In January of 2020, the FDA granted accelerated approval to a new drug called tazemetostat to treat relapsed follicular lymphoma, a type of B-cell non-Hodgkin lymphoma that starts in the body’s immune system. Follicular lymphoma symptoms sometimes include a lump in the armpit, neck, or groin due to cancerous immune cells that build up in the lymph nodes resulting in swelling. For people newly diagnosed with follicular lymphoma, the median survival rate is 20 years or more. For patients who relapse quickly, within two years of initial treatment, the median survival rate is four to five years. Tazemetostat helps many patients with relapsed follicular lymphoma with few side effects.
“About 20 percent of patients with follicular lymphoma have quick relapses, while the other 80 percent who don’t relapse quickly have a very good prognosis —a survival rate that’s pretty close to other people their age who don’t have it and usually die from other things.”
But for patients who have relapsed many times, their prognosis isn’t as good.
“They need new treatments and that’s where drugs like this will come in handy,” Dr. Burke said. “It’s a pill and it’s really well tolerated.”
It’s been difficult to treat patients suffering from relapsed diffuse large B-cell lymphoma, the most common subtype of lymphoma that carries a traditionally poor prognosis, Dr. Burke said.
Two years ago, CAR T-cell Therapy, a form of immunotherapy which uses the patient’s own T cells, was approved, “offering hope where there was previously none,” said Dr. Burke. “We saw good response rates, with a third of patients going into long term remission.”
And this year, two additional drugs were approved to treat relapsed large B-cell lymphoma.
In June, the FDA approved selinexor for patients who have undergone at least two lines of systemic therapy. “They took a heavily pre-treated patient population and (selinexor) showed an overall response rate of 29 percent while 13 percent went into complete remission.”
And then in August, the FDA approved another two-drug combination, tafasitamab plus lenalidomide. All patients had received prior treatment, had relapsed, and had received prior autologous stem cell transplant or were not candidates for stem cell transplant.
“Tafasitamab plus lenalidomide showed an overall response rate of 60 percent and complete remission in 40 percent of patients,” Dr. Burke said.
The drug combination was relatively well tolerated and doctors are comfortable managing the side effects that do occur, Dr. Burke said, adding that the treatment should be readily available for patients now.
“To have these new options that we can string together for patients with relapsed large cell lymphoma is a great step forward,” he said. “It begins us on the path of turning this disease into a chronic one instead of one that is rapidly fatal. We hope to provide more quality of life and length of life for these patients.”
The latest leukemia treatments
When it comes to treating leukemia, several new treatments have been released in the last few years and there are more on the way, says Dr. Benton, who specializes in treating leukemia. He is most excited about new oral molecularly-targeted therapies available to patients.

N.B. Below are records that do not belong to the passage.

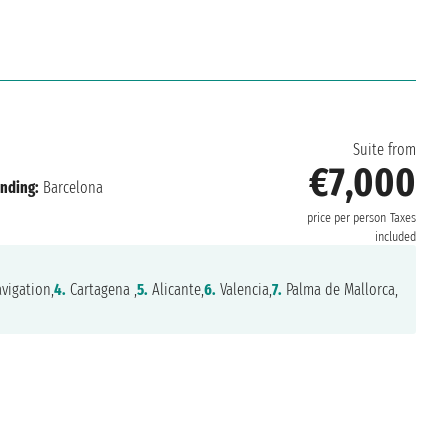
n
Suite from
€7,000
nding:
Barcelona
price per person
Taxes
included
vigation,
4.
Cartagena ,
5.
Alicante,
6.
Valencia,
7.
Palma de Mallorca,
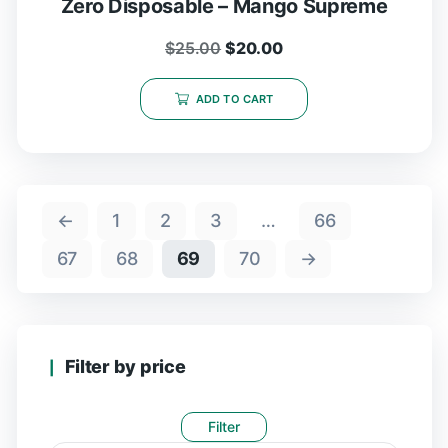
Zero Disposable – Mango Supreme
$
25.00
$
20.00
ADD TO CART
←
1
2
3
…
66
67
68
69
70
→
Filter by price
Filter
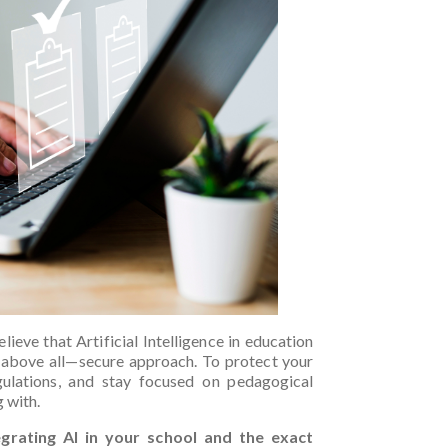
lieve that Artificial Intelligence in education
—above all—secure approach. To protect your
gulations, and stay focused on pedagogical
g with.
egrating AI in your school and the exact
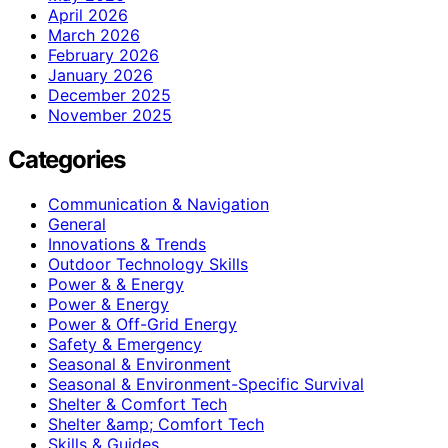
April 2026
March 2026
February 2026
January 2026
December 2025
November 2025
Categories
Communication & Navigation
General
Innovations & Trends
Outdoor Technology Skills
Power & & Energy
Power & Energy
Power & Off-Grid Energy
Safety & Emergency
Seasonal & Environment
Seasonal & Environment-Specific Survival
Shelter & Comfort Tech
Shelter &amp; Comfort Tech
Skills & Guides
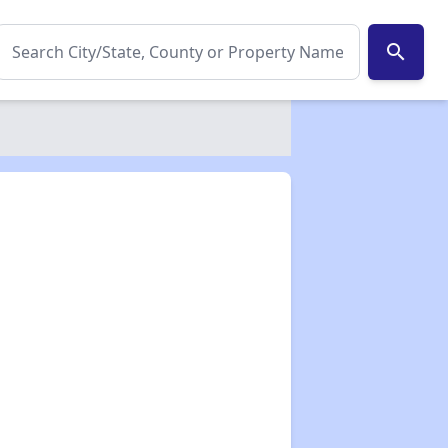
search
✕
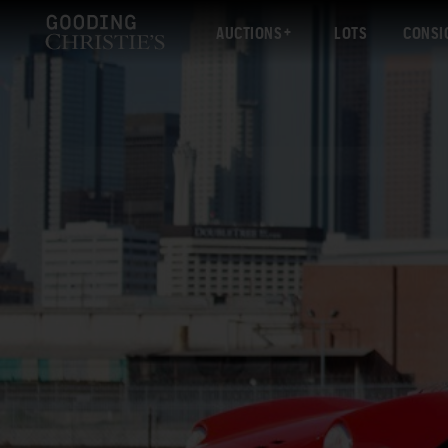
AUCTIONS
LOTS
CONSI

Rather than patients having to sit in the infusion center for hours getting intensive chemotherapy via an IV, now they can take a pill a day at home for five days that works equally well, Dr. Benton said.

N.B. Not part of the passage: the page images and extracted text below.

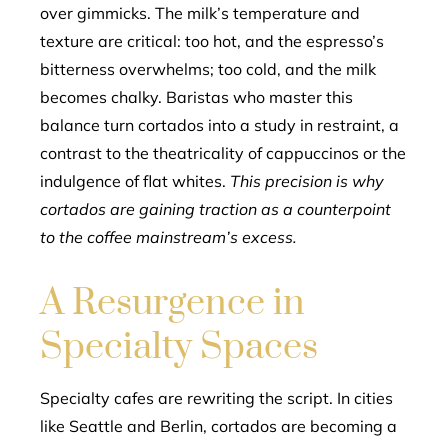
over gimmicks. The milk’s temperature and
texture are critical: too hot, and the espresso’s
bitterness overwhelms; too cold, and the milk
becomes chalky. Baristas who master this
balance turn cortados into a study in restraint, a
contrast to the theatricality of cappuccinos or the
indulgence of flat whites.
This precision is why
cortados are gaining traction as a counterpoint
to the coffee mainstream’s excess.
A Resurgence in
Specialty Spaces
Specialty cafes are rewriting the script. In cities
like Seattle and Berlin, cortados are becoming a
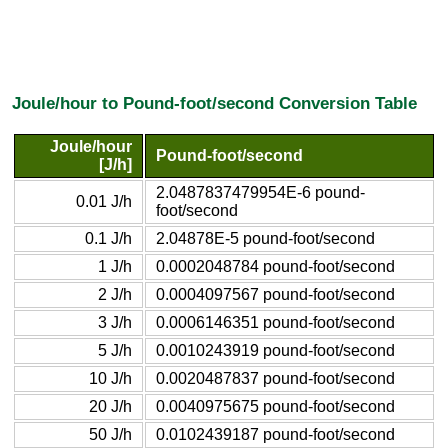
Joule/hour to Pound-foot/second Conversion Table
Joule/hour
Pound-foot/second
[J/h]
2.0487837479954E-6 pound-
0.01 J/h
foot/second
0.1 J/h
2.04878E-5 pound-foot/second
1 J/h
0.0002048784 pound-foot/second
2 J/h
0.0004097567 pound-foot/second
3 J/h
0.0006146351 pound-foot/second
5 J/h
0.0010243919 pound-foot/second
10 J/h
0.0020487837 pound-foot/second
20 J/h
0.0040975675 pound-foot/second
50 J/h
0.0102439187 pound-foot/second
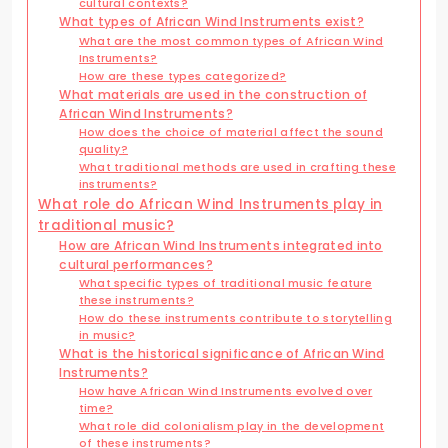
cultural contexts?
What types of African Wind Instruments exist?
What are the most common types of African Wind
Instruments?
How are these types categorized?
What materials are used in the construction of
African Wind Instruments?
How does the choice of material affect the sound
quality?
What traditional methods are used in crafting these
instruments?
What role do African Wind Instruments play in
traditional music?
How are African Wind Instruments integrated into
cultural performances?
What specific types of traditional music feature
these instruments?
How do these instruments contribute to storytelling
in music?
What is the historical significance of African Wind
Instruments?
How have African Wind Instruments evolved over
time?
What role did colonialism play in the development
of these instruments?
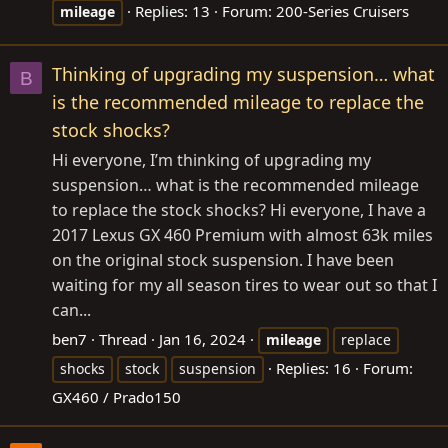
Replies: 13
Forum:
200-Series Cruisers
mileage
Thinking of upgrading my suspension… what
B
is the recommended mileage to replace the
stock shocks?
Hi everyone, I’m thinking of upgrading my
suspension… what is the recommended mileage
to replace the stock shocks? Hi everyone, I have a
2017 Lexus GX 460 Premium with almost 63k miles
on the original stock suspension. I have been
waiting for my all season tires to wear out so that I
can...
ben7
Thread
Jan 16, 2024
mileage
replace
Replies: 16
Forum:
shocks
stock
suspension
GX460 / Prado150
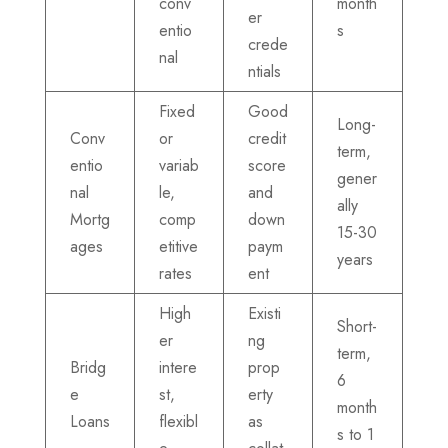
conv
month
er
entio
s
crede
nal
ntials
Fixed
Good
Long-
Conv
or
credit
term,
entio
variab
score
gener
nal
le,
and
ally
Mortg
comp
down
15-30
ages
etitive
paym
years
rates
ent
High
Existi
Short-
er
ng
term,
Bridg
intere
prop
6
e
st,
erty
month
Loans
flexibl
as
s to 1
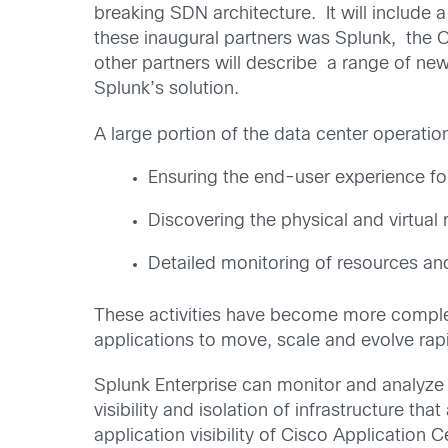
breaking SDN architecture. It will include
these inaugural partners was Splunk, the O
other partners will describe a range of new
Splunk’s solution.
A large portion of the data center operatio
Ensuring the end-user experience for
Discovering the physical and virtual
Detailed monitoring of resources and
These activities have become more comple
applications to move, scale and evolve rapi
Splunk Enterprise can monitor and analyze m
visibility and isolation of infrastructure 
application visibility of Cisco Application C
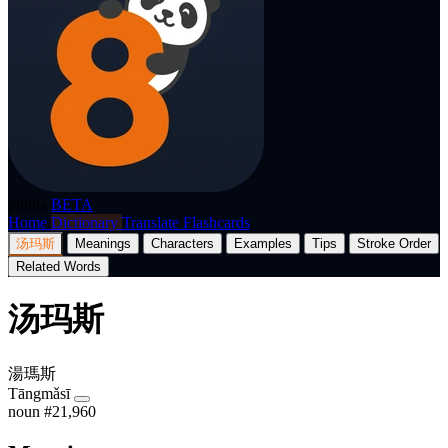
p8nda
BETA
Home
Dictionary
Translate
Flashcards
汤玛斯
Meanings
Characters
Examples
Tips
Stroke Order
Related Words
汤玛斯
湯瑪斯
Tāngmǎsī
noun
#21,960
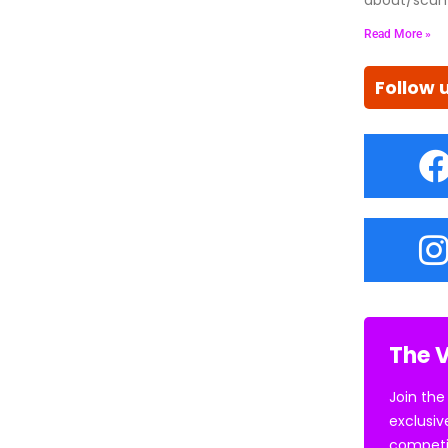
Read More »
Follow 
The V
Join the
exclusiv
competi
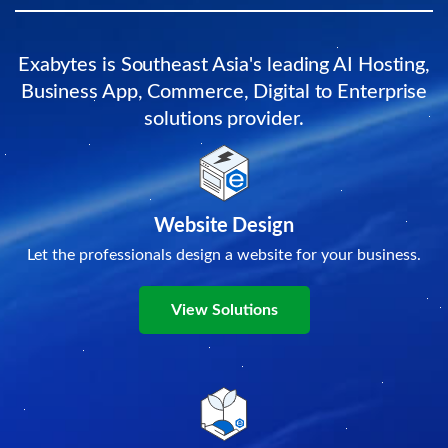
Exabytes is Southeast Asia's leading AI Hosting,
Business App, Commerce, Digital to Enterprise
solutions provider.
Website Design
Let the professionals design a website for your business.
View Solutions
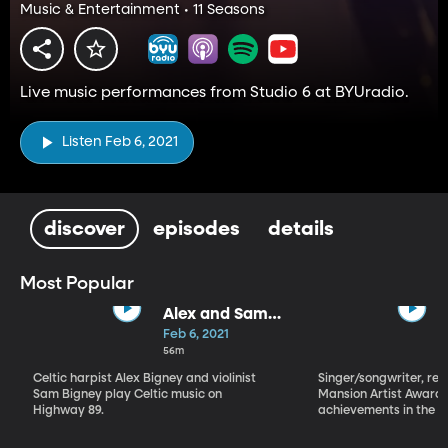
Music & Entertainment • 11 Seasons
Live music performances from Studio 6 at BYUradio.
Listen Feb 6, 2021
discover
episodes
details
Most Popular
Alex and Sam
Bigney
Feb 6, 2021
56m
Celtic harpist Alex Bigney and violinist
Singer/songwriter, reci
Sam Bigney play Celtic music on
Mansion Artist Award f
Highway 89.
achievements in the ar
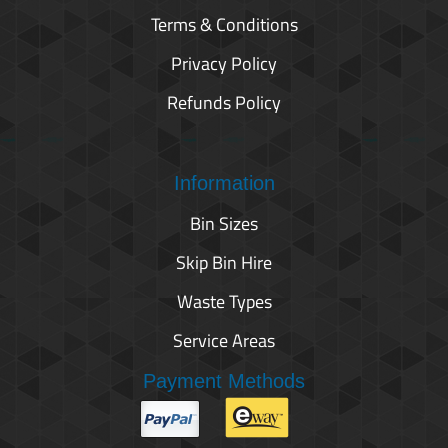
Terms & Conditions
Privacy Policy
Refunds Policy
Information
Bin Sizes
Skip Bin Hire
Waste Types
Service Areas
Payment Methods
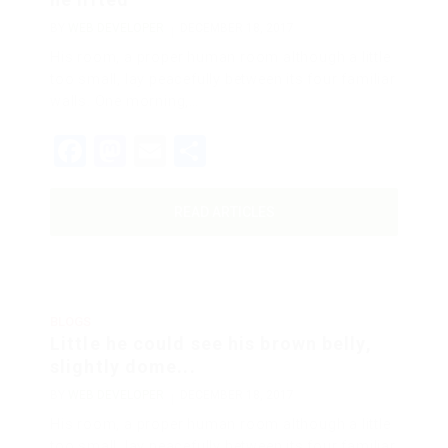
BY
WEB DEVELOPER
DECEMBER 18, 2017
His room, a proper human room although a little
too small, lay peacefully between its four familiar
walls. One morning,…
Facebook
Mastodon
Email
Share
READ ARTICLES
BLOGS
Little he could see his brown belly,
slightly dome...
BY
WEB DEVELOPER
DECEMBER 18, 2017
His room, a proper human room although a little
too small, lay peacefully between its four familiar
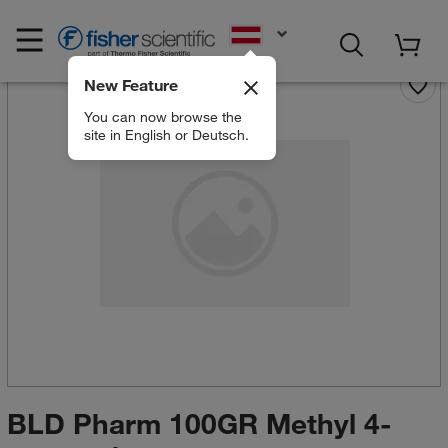
EN
New Feature
You can now browse the
site in English or Deutsch.
BLD Pharm 100GR Methyl 4-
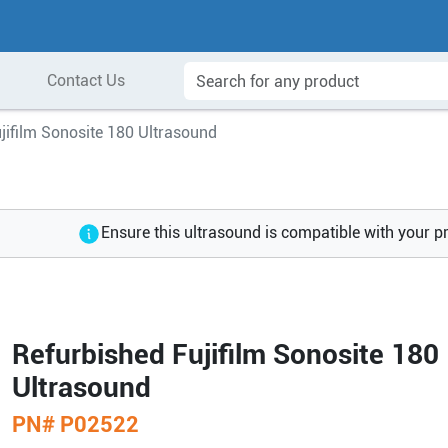
Contact Us
jifilm Sonosite 180 Ultrasound
Ensure this ultrasound is compatible with your p
Refurbished Fujifilm Sonosite 180
Ultrasound
PN#
P02522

“For instance, patients with acute myeloid leukemia (AML) with certain gene mutations, can now take a pill as an outpatient. It’s proving to be quite effective against some of the difficult-to-treat leukemias,” Dr. Benton said.
Case in point, the FDA recently approved Inqovi, a new oral combination drug that just entered the drug supply this month. In the last two years, a slew of new drugs including gilteritinib, enasidenib, ivosidenib and midostaurin were approved as oral targeted therapies for AML, Dr. Benton said.

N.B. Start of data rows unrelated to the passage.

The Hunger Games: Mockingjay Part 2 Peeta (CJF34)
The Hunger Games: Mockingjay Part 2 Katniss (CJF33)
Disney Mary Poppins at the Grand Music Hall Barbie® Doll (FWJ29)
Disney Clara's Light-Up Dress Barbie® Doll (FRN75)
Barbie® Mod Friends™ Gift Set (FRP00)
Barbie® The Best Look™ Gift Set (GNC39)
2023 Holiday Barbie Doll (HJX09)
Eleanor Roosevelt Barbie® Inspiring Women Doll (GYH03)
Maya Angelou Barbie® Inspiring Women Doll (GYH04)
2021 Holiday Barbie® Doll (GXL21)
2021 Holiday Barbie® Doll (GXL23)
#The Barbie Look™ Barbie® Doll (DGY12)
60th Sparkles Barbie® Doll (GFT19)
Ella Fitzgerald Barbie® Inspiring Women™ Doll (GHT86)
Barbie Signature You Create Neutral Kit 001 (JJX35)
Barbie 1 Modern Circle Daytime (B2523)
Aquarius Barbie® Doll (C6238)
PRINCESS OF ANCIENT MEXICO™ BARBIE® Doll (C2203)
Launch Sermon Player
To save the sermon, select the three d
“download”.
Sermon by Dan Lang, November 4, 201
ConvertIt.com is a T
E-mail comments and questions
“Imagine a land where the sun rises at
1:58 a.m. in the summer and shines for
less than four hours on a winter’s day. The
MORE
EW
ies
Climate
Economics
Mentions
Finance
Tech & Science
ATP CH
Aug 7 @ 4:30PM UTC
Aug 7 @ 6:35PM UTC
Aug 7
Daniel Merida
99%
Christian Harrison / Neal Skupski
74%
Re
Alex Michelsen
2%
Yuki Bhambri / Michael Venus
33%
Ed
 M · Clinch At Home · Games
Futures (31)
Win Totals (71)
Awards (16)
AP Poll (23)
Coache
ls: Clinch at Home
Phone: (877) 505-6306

In acute lymphocytic leukemia (ALL), new antibody therapies approved in the last few years, like blinatumomab and inotuzumab, have helped patients live longer.
“It’s quite useful in helping patients and has really altered prognoses significantly,” he said.
“The bottom line is there has been an explosion of therapies to treat leukemia, and there is more on the way,” Dr. Benton continued. “At RMCC, we’re looking at opening more clinical trials in this landscape to make more therapies available for our patients who have these more challenging-to-treat blood cancers.”